*Instructions to follow*: Repeat each entry exactly, but do not carry over the pictures.
★ ★ ★ ★ ★ ★ ★
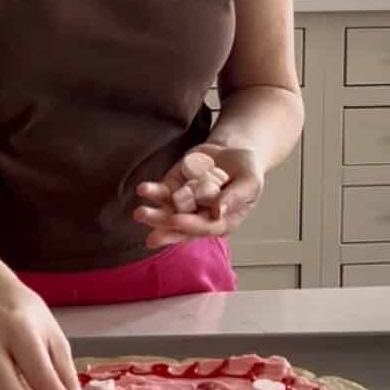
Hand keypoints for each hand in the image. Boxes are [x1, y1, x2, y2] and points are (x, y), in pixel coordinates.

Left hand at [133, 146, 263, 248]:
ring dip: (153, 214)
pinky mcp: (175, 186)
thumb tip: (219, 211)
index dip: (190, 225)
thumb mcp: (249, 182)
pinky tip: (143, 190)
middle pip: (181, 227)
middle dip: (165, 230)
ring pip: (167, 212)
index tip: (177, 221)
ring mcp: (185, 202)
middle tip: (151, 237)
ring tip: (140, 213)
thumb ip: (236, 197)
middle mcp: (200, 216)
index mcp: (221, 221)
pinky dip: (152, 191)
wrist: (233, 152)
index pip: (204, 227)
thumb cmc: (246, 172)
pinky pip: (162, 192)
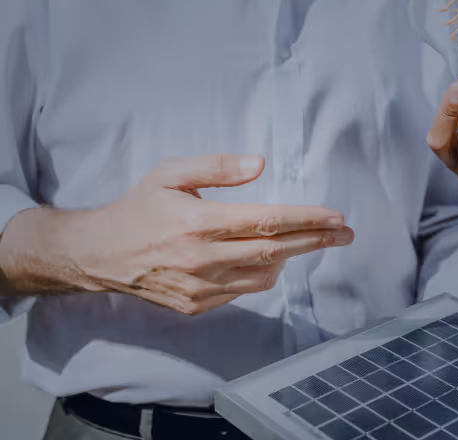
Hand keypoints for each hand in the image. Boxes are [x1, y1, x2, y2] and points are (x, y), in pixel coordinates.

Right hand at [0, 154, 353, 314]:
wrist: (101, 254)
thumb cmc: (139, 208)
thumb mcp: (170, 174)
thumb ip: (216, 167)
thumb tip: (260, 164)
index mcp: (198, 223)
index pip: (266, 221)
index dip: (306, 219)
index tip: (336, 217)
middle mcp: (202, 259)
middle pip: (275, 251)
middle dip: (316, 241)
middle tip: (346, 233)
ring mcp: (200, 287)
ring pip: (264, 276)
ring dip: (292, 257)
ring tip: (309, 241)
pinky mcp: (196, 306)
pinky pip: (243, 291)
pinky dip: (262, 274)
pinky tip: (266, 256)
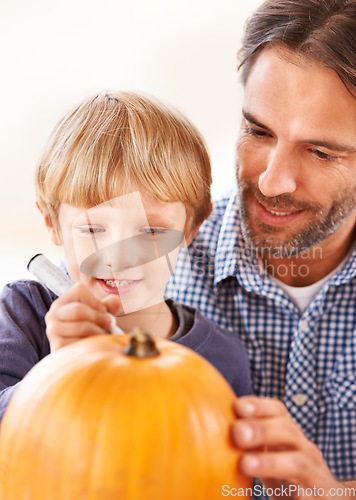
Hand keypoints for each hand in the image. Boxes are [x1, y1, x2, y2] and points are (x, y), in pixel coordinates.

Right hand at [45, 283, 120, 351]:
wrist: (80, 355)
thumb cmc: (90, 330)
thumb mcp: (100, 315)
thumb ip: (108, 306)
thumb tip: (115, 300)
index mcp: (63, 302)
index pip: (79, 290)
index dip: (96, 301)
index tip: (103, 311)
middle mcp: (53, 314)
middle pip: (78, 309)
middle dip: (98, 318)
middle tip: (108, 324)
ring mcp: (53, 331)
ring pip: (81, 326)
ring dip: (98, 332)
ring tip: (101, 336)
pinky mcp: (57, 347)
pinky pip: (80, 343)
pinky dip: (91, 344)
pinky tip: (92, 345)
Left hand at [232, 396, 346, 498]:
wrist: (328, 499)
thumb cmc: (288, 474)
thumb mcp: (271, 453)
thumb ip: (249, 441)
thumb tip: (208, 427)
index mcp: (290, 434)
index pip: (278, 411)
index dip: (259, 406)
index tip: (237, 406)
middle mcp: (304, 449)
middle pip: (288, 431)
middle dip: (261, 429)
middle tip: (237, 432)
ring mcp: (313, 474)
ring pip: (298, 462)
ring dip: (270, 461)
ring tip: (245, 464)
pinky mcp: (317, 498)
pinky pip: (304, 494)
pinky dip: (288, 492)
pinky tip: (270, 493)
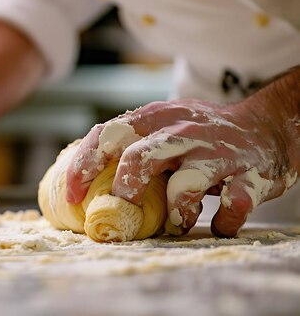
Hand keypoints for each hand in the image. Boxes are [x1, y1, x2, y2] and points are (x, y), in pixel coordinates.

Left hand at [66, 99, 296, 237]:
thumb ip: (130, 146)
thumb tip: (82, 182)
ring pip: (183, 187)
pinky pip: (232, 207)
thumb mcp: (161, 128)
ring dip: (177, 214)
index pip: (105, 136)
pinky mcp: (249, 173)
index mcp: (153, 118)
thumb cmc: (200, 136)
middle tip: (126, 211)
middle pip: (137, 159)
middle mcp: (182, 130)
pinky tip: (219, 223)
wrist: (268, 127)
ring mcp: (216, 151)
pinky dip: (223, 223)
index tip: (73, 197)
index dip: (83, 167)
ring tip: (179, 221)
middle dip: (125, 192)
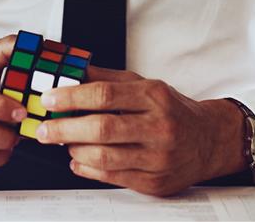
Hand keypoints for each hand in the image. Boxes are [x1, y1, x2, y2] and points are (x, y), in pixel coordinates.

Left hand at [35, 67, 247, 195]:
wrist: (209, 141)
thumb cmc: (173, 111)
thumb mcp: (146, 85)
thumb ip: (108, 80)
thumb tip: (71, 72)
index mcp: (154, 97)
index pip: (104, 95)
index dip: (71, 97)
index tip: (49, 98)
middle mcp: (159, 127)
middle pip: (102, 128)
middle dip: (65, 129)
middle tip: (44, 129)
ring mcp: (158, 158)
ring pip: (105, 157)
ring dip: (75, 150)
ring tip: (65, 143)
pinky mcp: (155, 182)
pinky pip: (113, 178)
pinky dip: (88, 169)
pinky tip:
★ ★ ★ ★ ★ ★ ★
*Answer below*:
Hand keypoints for each hand in the image. Boxes are [x1, y1, x2, y2] and points are (x, y), in pixel coordinates.

Left hand at [133, 146, 263, 248]:
ring dip: (153, 214)
pinky mcp: (175, 186)
thumb tip: (219, 211)
index dip: (190, 225)
thumb mcp: (249, 182)
pinky tip: (143, 190)
middle pip: (181, 227)
middle dip: (165, 230)
ring pip: (167, 212)
index tip: (177, 221)
ring mcp: (185, 202)
middle tip: (151, 237)
ring tip: (140, 213)
thumb ip: (236, 197)
middle mcp: (200, 216)
index mcp: (221, 221)
pinky dip: (152, 191)
wrist: (233, 152)
index pip: (204, 227)
thumb cmc: (246, 172)
pinky pip: (162, 192)
Hand keypoints for each hand in the image. Boxes are [x1, y1, x2, y2] and points are (x, y), in pixel coordinates.

Right hand at [0, 154, 353, 314]:
wrist: (101, 254)
thumb cmc: (139, 208)
thumb mcp: (170, 174)
thumb ip: (216, 167)
thumb tip: (260, 164)
index mcp: (198, 223)
index pip: (266, 221)
index dip: (306, 219)
index tip: (336, 217)
middle mcp: (202, 259)
middle pip: (275, 251)
middle dip: (316, 241)
middle tip: (346, 233)
ring mcp: (200, 287)
ring pip: (264, 276)
ring dip: (292, 257)
ring tip: (309, 241)
pinky mcp: (196, 306)
pinky pip: (243, 291)
pinky dip: (262, 274)
pinky tip: (266, 256)
Hand keypoints for each hand in the image. Boxes are [x1, y1, x2, y2] and points are (x, y), in pixel coordinates.

Right hand at [45, 283, 120, 351]:
wrist: (80, 355)
thumb cmc: (90, 330)
thumb mcp: (100, 315)
thumb ip: (108, 306)
thumb tip: (115, 300)
index mcp: (63, 302)
index pip: (79, 290)
index dip: (96, 301)
index tip: (103, 311)
middle mcp: (53, 314)
middle pip: (78, 309)
middle dip: (98, 318)
middle tip: (108, 324)
ring mcp: (53, 331)
ring pip: (81, 326)
ring dip: (98, 332)
ring tip: (101, 336)
pinky mcp: (57, 347)
pinky pip: (80, 343)
pinky dip: (91, 344)
pinky tip: (92, 345)
Left hand at [232, 396, 346, 498]:
wrist: (328, 499)
thumb cmc: (288, 474)
thumb mcp: (271, 453)
thumb ip: (249, 441)
thumb tip: (208, 427)
index mcp: (290, 434)
index pip: (278, 411)
index dip: (259, 406)
index tip: (237, 406)
middle mcp: (304, 449)
middle pip: (288, 431)
middle dip: (261, 429)
middle tip: (237, 432)
ring mcp: (313, 474)
ring pip: (298, 462)
ring dip: (270, 461)
ring tip: (245, 464)
pinky mcp: (317, 498)
pinky pip: (304, 494)
pinky dip: (288, 492)
pinky tip: (270, 493)
Hand keypoints for each hand in the image. Boxes are [x1, y1, x2, y2] and points are (x, y), in pixel coordinates.

Left hand at [66, 99, 296, 237]:
thumb ip: (130, 146)
thumb tip: (82, 182)
ring pip: (183, 187)
pinky pip: (232, 207)
thumb mcp: (161, 128)
ring dip: (177, 214)
index pip: (105, 136)
pinky mcp: (249, 173)
index mcp: (153, 118)
thumb cmc: (200, 136)
middle tip: (126, 211)
middle pip: (137, 159)
middle mcp: (182, 130)
pinky tip: (219, 223)
wrist: (268, 127)
ring mcp: (216, 151)
pinky dip: (223, 223)
index tip: (73, 197)
index dip: (83, 167)
ring tip: (179, 221)
middle dip: (125, 192)
Hand keypoints for each hand in the image. Boxes are [x1, y1, x2, y2] and points are (x, y), in pixel coordinates.

Left hand at [35, 67, 247, 195]:
wrist: (209, 141)
thumb cmc: (173, 111)
thumb mcp: (146, 85)
thumb ip: (108, 80)
thumb tip: (71, 72)
index mcp: (154, 97)
index pip: (104, 95)
index dip: (71, 97)
index tip: (49, 98)
middle mcp: (159, 127)
middle pip: (102, 128)
middle dip: (65, 129)
middle tip: (44, 129)
ring mcp: (158, 158)
ring pip: (105, 157)
ring dip: (75, 150)
ring tip: (65, 143)
pinky mcp: (155, 182)
pinky pip: (113, 178)
pinky dip: (88, 169)
pinky tip:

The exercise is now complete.